▶ _Testo fornito_:
┌──

Il giudizio negativo sull’opera espresso da Vasari è una delle cantonate che spesso prendono i critici d’arte, quando non si attengono a una lettura oggettiva su tutti i livelli, ma si fanno vincere dai loro preconcetti di natura estetica. A Vasari non piacque questo dipinto, con cui invece Pontormo sembrava aver voluto sfidare se stesso, molto probabilmente perché il Maestro aveva rotto del tutto gli schemi con il passato ossia la Maniera che lui invece amava tanto.
Con quest’opera, Pontormo sembra essere saltato a piè pari in un'altra epoca, ancora lontana da quel 1528, e preannuncia l’inizio dei tempi nuovi del “Barocco”. Osservando il dipinto, la norma rinascimentale, logorata dal suo stesso interno, si disfa davanti ai nostri occhi come si disfaceva davanti a quelli di Vasari.
Molti avvenimenti erano trascorsi: grandi mutamenti politici, forti sconvolgimenti sociali e una crisi religiosa devastante senza pari avevano infranto tutte le certezze su cui si era poggiato il Rinascimento. Questo clima di incertezza non poteva non riflettersi su un animo sensibile come quello di Pontormo e tantomeno non lasciare, dentro di lui, lacerazioni e ferite profonde. Nella sua vita c'era stata inoltre un'esperienza artistica fondamentale: la visione della volta della Cappella Sistina nel 1512 durante il suo viaggio a Roma - precipitoso come una fuga. Per lui, come per molti artisti della sua generazione, era stata una rivelazione destinata a lasciare tracce profonde.
Di quella realizzazione titanica, Pontormo aveva colto proprio l'elemento inquieto, irrazionale: le sproporzioni delle figure, l'uso complesso e scomposto della prospettiva, l'introduzione di figure e di iconografie complesse, i colori freddi e innaturali. Ma il giovane pittore aveva anche dolorosamente assimilato che il tempo dell'equilibrio classico e dell'armonia era finito per sempre, rivedendo in sé il tormento di Michelangelo e il suo stesso carattere schivo e scontroso.
Fra i mille aneddoti che ci riferisce, Vasari racconta che il Pontormo si era imposto una sorta di autoisolamento di tre anni nella cappella Capponi, cui interdisse l’accesso a tutti, perfino agli stessi committenti, chiudendo il vano con un tramezzo di legno, prima di svelare al mondo, nel 1528, questo capolavoro “con stupore di tutta Firenze”.

└──

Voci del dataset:
┌──

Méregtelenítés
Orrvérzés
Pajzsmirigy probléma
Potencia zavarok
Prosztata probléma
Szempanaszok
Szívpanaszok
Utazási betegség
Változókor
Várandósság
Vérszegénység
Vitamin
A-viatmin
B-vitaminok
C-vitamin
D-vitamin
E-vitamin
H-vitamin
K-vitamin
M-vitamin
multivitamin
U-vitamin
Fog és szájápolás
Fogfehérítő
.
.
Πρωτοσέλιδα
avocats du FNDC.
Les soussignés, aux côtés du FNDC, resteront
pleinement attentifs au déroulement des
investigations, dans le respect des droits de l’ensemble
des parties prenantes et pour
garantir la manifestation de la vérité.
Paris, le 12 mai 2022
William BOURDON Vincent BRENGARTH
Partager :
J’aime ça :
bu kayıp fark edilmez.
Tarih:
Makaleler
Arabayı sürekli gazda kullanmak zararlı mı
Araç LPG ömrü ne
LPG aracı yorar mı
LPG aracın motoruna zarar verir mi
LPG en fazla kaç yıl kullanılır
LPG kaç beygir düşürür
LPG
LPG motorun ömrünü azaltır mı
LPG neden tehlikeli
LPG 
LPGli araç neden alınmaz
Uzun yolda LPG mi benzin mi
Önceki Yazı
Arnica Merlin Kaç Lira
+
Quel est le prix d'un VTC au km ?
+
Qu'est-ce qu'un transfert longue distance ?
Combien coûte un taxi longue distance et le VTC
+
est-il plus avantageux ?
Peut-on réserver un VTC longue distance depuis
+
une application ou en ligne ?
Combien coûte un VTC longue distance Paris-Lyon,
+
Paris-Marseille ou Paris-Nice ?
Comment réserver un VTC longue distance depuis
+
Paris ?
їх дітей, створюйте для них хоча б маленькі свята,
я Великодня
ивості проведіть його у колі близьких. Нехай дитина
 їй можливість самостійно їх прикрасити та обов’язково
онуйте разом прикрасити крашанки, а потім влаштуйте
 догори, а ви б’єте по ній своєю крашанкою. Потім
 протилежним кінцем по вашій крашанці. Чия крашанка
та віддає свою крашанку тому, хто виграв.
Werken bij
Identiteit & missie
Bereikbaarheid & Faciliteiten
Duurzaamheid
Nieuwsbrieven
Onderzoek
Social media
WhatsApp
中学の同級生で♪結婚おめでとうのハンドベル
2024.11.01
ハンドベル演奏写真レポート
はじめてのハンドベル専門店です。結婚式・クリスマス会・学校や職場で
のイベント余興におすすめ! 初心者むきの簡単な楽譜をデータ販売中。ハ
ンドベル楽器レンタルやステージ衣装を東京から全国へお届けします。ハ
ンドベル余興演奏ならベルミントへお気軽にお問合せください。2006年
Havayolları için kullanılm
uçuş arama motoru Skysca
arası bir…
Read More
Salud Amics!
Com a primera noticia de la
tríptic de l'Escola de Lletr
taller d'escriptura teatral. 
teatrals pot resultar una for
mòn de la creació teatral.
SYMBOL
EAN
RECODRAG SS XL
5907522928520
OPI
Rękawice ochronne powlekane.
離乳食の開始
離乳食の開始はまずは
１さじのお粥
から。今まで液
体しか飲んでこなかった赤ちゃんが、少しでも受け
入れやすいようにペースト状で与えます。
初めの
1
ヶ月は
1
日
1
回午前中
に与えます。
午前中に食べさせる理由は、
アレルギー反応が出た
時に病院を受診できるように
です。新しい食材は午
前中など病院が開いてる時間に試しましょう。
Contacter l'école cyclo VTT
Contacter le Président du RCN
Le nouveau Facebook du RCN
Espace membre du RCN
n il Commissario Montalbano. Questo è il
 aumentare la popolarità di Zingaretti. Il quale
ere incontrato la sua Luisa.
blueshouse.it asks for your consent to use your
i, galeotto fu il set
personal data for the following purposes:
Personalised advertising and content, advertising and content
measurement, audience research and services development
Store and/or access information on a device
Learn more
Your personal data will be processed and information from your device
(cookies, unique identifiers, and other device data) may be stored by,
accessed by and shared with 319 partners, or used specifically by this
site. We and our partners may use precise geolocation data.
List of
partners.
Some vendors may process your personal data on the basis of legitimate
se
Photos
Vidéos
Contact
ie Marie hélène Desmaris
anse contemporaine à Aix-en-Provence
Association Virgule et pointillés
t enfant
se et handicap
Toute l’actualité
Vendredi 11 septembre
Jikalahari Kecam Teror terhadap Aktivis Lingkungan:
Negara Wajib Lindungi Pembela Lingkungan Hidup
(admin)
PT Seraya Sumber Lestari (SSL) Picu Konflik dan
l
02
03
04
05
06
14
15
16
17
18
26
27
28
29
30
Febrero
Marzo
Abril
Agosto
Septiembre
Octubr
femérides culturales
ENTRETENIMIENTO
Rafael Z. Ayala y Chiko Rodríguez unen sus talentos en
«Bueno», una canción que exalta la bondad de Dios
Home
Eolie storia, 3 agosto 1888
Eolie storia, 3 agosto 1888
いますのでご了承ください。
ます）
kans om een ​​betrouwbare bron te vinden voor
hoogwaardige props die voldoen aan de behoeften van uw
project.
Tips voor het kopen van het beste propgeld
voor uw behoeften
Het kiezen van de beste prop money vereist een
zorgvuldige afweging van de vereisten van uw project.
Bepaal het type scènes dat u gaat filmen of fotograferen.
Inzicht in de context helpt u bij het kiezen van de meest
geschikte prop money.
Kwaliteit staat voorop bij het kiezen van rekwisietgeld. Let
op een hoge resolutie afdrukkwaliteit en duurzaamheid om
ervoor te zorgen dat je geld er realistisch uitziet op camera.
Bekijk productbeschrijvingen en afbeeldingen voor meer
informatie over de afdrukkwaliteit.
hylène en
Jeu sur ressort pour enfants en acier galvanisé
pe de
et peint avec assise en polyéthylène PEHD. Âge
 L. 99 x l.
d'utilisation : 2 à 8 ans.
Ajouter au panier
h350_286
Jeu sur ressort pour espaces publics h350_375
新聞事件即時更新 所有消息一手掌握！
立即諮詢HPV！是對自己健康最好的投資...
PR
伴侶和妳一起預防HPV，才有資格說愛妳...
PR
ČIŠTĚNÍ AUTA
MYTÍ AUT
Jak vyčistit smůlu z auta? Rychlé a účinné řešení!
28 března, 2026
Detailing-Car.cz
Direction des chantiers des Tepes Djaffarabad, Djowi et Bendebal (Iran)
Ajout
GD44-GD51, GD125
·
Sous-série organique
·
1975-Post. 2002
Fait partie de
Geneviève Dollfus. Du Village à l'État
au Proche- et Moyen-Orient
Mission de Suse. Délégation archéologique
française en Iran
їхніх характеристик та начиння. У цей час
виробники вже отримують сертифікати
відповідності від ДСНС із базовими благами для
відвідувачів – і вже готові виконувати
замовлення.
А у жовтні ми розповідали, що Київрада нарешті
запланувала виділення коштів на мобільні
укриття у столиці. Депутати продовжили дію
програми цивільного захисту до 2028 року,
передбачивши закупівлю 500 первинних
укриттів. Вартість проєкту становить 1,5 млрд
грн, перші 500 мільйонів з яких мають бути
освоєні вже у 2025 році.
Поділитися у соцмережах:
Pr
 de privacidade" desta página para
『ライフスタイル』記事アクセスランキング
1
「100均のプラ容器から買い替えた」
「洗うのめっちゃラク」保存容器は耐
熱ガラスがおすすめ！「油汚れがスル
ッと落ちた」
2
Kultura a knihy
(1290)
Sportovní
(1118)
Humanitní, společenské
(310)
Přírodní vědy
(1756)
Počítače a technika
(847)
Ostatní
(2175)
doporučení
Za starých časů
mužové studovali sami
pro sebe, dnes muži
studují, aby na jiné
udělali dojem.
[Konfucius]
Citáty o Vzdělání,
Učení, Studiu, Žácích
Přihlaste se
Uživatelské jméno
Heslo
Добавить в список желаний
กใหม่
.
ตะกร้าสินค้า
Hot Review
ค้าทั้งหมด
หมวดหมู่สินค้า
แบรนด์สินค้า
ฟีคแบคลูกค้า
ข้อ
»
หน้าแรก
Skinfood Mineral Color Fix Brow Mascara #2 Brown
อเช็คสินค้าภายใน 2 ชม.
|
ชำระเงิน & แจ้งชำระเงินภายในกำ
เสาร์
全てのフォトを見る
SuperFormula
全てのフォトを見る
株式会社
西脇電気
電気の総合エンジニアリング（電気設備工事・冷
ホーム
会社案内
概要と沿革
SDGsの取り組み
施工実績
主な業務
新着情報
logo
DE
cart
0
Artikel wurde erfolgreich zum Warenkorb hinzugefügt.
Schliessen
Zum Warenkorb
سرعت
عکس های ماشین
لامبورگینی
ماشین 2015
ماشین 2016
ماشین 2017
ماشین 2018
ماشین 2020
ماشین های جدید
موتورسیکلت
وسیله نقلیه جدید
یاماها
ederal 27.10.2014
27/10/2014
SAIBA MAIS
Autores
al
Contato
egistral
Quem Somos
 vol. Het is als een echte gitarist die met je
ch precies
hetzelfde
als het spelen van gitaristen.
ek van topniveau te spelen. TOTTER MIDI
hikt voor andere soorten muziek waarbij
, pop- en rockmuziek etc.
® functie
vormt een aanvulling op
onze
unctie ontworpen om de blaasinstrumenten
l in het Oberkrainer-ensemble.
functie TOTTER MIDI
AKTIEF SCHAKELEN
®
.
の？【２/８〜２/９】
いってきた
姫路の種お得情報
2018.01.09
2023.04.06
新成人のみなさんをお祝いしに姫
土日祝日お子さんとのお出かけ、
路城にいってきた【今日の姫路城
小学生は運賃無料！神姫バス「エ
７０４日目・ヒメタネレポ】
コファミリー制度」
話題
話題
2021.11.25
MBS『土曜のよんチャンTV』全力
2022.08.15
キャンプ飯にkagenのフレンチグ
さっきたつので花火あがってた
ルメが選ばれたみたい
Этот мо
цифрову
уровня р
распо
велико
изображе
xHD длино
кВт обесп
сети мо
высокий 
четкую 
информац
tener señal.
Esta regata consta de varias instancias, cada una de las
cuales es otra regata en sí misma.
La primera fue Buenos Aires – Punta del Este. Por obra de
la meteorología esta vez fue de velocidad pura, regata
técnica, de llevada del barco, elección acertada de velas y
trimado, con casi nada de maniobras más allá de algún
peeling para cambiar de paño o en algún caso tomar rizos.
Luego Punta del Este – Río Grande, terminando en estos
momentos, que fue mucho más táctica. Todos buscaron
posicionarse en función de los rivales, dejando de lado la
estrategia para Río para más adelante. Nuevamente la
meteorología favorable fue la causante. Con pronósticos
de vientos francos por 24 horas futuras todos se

└──

▶ _Da fare_: Prosegui il testo su Pontormo e il suo capolavoro, ripartendo subito dopo l'ultima frase.

▶ _Risposta_:
Ed è davvero stupefacente questa Deposizione che ci racconta di un tormento, di un'inquietudine e soprattutto dell'emergere di un'incertezza, che non è solo quella di Pontormo, ma di una generazione intera di intellettuali che avevano posto fede nella centralità dell’uomo e della sua onnipotenza come per esempio Ariosto, che giunge ad affermare che il giudizio umano spesso erra, o come Machiavelli, che si rende tristemente conto di come la virtù sia spesso ostaggio della fortuna.
Prima di realizzare il dipinto, Pontormo lo studiò a lungo, tanto che esistono numerosi disegni preparatori non solo della tavola, ma anche della cappella Capponi più in generale. Per realizzare la pala non disegnò a mano libera, ma si servì del metodo del trasporto dal cartone disegnato a carbone sul verso e ricalcato direttamente sulla tavola ingessata.
La struttura dell’opera e il tipo d’impaginazione adottati danno alla scena un accentuato verticalismo che altera audacemente il più stabile e tranquillo schema piramidale di solito utilizzato: Pontormo concepì, infatti, il dipinto completamente proiettato verso l’alto, secondo il punto di vista dal quale lo spettatore lo poteva guardare, per questo i personaggi sono collocati su un rilievo artificiale dal sapore teatrale.
L’articolazione spaziale è complessa, movimentata, e in essa lo spettatore prende parte all’intreccio del dipinto e alla narrazione di quest’ultima scena della Passione, che ruota tutta intorno ad una sorta di cardine invisibile.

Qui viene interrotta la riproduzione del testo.